Top of TEXT FOR ANALYSIS

Jenelle is relatively stable at this time. She's been on the max dose of Topamax for a week or more now, and is fighting constipation and is still having daily mild seizures. She usually has a grand mal every two or three weeks, but all this is pretty "stable" for us… meaning at least we aren't in the hospital. She is really responding well vocally, and her vocabulary includes "ah boo", "ah pffft", and "uh oh". Jack has affectionately nick named her "Boo" and she is starting to acknowledge that name as well as her own. I'm trying to slip in "mum" these days and she seems to be hearing me. She is also holding up her head well, and lifting up her body while on her tummy. Its wonderful to see her do so well, though we did have a set back with the decrease in therapy.
Jack is your typical 3 1/2 year old, and makes us laugh every day. He has his first crush on "Dora the Explorer", and fell in love with a "Dora" electric toothbrush I purchased a few weeks ago. He literally told me, "Mommy, I LOVE her. I LOVE her Mommy!" While the toothbrush was an easy purchase, it was a little more difficult to explain why he couldn't have the "pink" Dora tennis shoes! Jack also has a new love for "pockets" and likes for us to give him coins to put in his "pockets". This has been an excellent tool for teaching him the names of coins, such as quarter, dime, nickel, etc. However, Brett was a little confused the other day when Jack ran to him saying, "Daddy, I want my money back!" We eventually learned that the money was "deposited" into Jack's tummy as Jack decided to swallow a quarter. I guess we'll be looking for the return on that deposit with "interest" in the next week or so. And finally, Jack had the clever idea to fool Mommy the other day into thinking he'd finished all of his dinner. I found his vegetables all hidden neatly under his upside down milk cup! Ah, this age is so fun. Jack really loves his "Baby Boo" and likes to help with her therapy. He is pretty much the only person that can get her to laugh and smile on command! Its wonderful to see!

Bottom of TEXT FOR ANALYSIS

From the family update, extract everything from "Jenelle is relatively" down to "decrease in therapy.", copying it word for word. The entries are not needed for this exercise.

Top of THE DATA

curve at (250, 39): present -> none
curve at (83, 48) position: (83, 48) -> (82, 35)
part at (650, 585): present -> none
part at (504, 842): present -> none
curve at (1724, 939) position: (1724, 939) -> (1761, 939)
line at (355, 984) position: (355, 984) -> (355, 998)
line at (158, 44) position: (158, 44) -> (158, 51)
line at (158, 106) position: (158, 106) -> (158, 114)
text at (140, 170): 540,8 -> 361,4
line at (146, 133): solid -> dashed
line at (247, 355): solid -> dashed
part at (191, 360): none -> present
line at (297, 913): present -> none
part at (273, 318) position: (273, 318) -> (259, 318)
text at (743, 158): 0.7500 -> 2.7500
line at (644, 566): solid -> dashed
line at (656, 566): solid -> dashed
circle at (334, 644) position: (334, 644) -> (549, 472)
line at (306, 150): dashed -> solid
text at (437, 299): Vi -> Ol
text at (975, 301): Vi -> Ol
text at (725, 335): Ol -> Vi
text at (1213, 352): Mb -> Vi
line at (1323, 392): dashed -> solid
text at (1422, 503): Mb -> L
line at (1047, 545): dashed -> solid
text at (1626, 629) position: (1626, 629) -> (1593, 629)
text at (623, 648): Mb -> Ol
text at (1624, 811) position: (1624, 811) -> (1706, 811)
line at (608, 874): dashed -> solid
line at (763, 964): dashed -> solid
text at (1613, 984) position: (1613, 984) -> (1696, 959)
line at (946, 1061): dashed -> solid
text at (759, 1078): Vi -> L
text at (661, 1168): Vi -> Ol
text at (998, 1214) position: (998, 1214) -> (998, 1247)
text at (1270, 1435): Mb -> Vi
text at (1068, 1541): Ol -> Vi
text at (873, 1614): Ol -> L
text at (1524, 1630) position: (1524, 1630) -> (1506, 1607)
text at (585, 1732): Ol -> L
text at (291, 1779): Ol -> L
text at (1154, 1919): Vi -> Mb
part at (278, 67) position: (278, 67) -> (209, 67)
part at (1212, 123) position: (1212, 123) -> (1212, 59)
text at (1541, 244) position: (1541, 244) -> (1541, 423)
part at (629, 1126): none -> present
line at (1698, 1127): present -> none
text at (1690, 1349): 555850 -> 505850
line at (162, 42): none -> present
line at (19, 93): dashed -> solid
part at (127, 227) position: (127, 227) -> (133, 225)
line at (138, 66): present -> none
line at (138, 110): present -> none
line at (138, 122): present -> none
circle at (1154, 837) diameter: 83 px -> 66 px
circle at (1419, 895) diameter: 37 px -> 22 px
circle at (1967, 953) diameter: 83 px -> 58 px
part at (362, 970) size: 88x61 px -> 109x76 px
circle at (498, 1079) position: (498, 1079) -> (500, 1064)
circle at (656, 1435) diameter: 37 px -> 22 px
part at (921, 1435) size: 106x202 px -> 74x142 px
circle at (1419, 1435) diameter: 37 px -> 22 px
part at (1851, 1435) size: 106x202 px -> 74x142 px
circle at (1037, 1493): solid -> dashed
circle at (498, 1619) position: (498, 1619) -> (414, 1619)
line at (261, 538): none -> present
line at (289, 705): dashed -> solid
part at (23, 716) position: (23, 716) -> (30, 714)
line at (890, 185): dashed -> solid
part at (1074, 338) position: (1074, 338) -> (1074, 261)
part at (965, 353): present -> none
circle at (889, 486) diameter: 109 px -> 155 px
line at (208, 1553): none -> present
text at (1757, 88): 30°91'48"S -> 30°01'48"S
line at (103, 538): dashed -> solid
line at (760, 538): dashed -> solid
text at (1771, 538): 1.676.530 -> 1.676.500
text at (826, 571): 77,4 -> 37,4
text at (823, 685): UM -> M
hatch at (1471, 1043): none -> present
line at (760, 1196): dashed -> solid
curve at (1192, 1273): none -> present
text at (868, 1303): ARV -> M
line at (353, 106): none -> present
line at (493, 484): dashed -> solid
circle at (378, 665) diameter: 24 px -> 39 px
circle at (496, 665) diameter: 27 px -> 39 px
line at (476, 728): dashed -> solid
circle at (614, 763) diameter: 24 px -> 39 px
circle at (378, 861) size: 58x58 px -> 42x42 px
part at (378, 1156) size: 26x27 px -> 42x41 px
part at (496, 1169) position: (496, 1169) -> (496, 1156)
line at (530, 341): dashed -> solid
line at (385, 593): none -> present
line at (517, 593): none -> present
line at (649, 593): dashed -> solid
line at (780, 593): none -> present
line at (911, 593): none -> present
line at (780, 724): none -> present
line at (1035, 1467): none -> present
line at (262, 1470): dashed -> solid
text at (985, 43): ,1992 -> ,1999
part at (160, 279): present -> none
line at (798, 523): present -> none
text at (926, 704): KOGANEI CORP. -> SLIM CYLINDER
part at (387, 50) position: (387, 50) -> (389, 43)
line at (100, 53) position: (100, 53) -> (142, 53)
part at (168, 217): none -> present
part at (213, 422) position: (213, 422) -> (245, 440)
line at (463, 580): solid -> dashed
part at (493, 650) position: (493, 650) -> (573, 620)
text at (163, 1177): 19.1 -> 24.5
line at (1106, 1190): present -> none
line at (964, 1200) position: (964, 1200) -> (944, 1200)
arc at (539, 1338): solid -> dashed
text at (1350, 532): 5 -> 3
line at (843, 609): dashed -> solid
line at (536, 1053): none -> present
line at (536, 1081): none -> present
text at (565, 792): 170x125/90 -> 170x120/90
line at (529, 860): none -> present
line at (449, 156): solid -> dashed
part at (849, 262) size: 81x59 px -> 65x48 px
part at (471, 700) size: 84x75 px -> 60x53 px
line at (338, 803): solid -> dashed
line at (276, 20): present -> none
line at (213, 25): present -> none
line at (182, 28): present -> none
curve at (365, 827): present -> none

Bottom of THE DATA

:: EXERCISE RESULT ::
Jenelle is relatively stable at this time. She's been on the max dose of Topamax for a week or more now, and is fighting constipation and is still having daily mild seizures. She usually has a grand mal every two or three weeks, but all this is pretty "stable" for us… meaning at least we aren't in the hospital. She is really responding well vocally, and her vocabulary includes "ah boo", "ah pffft", and "uh oh". Jack has affectionately nick named her "Boo" and she is starting to acknowledge that name as well as her own. I'm trying to slip in "mum" these days and she seems to be hearing me. She is also holding up her head well, and lifting up her body while on her tummy. Its wonderful to see her do so well, though we did have a set back with the decrease in therapy.